Each line of the data must be given back verbatim, with pictures removed.

» Source data
******
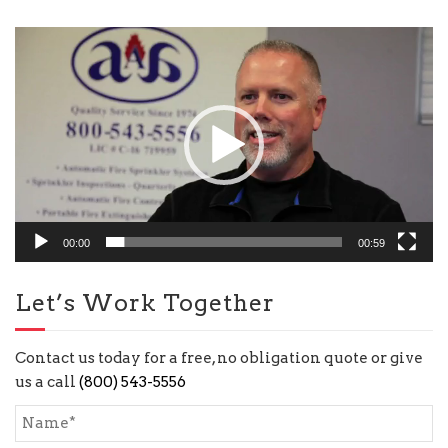
Video
Player
00:00
00:59
Let’s Work Together
Contact us today for a free, no obligation quote or give
us a call
(800) 543-5556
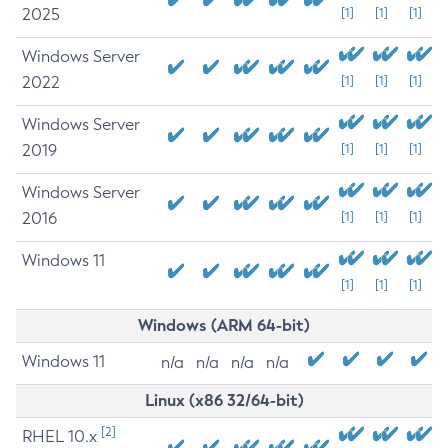
2025
[1]
[1]
[1]
Windows Server
2022
[1]
[1]
[1]
Windows Server
2019
[1]
[1]
[1]
Windows Server
2016
[1]
[1]
[1]
Windows 11
[1]
[1]
[1]
Windows (ARM 64-bit)
Windows 11
n/a
n/a
n/a
n/a
Linux (x86 32/64-bit)
[2]
RHEL 10.x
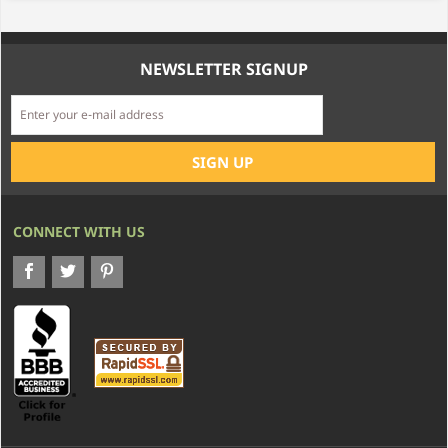
NEWSLETTER SIGNUP
CONNECT WITH US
******
» Exercise result
Video
Player
00:00
00:59
Let’s Work Together
Contact us today for a free, no obligation quote or give
us a call
(800) 543-5556
2025
[1]
[1]
[1]
Windows Server
2022
[1]
[1]
[1]
Windows Server
2019
[1]
[1]
[1]
Windows Server
2016
[1]
[1]
[1]
Windows 11
[1]
[1]
[1]
Windows (ARM 64-bit)
Windows 11
n/a
n/a
n/a
n/a
Linux (x86 32/64-bit)
[2]
RHEL 10.x
NEWSLETTER SIGNUP
CONNECT WITH US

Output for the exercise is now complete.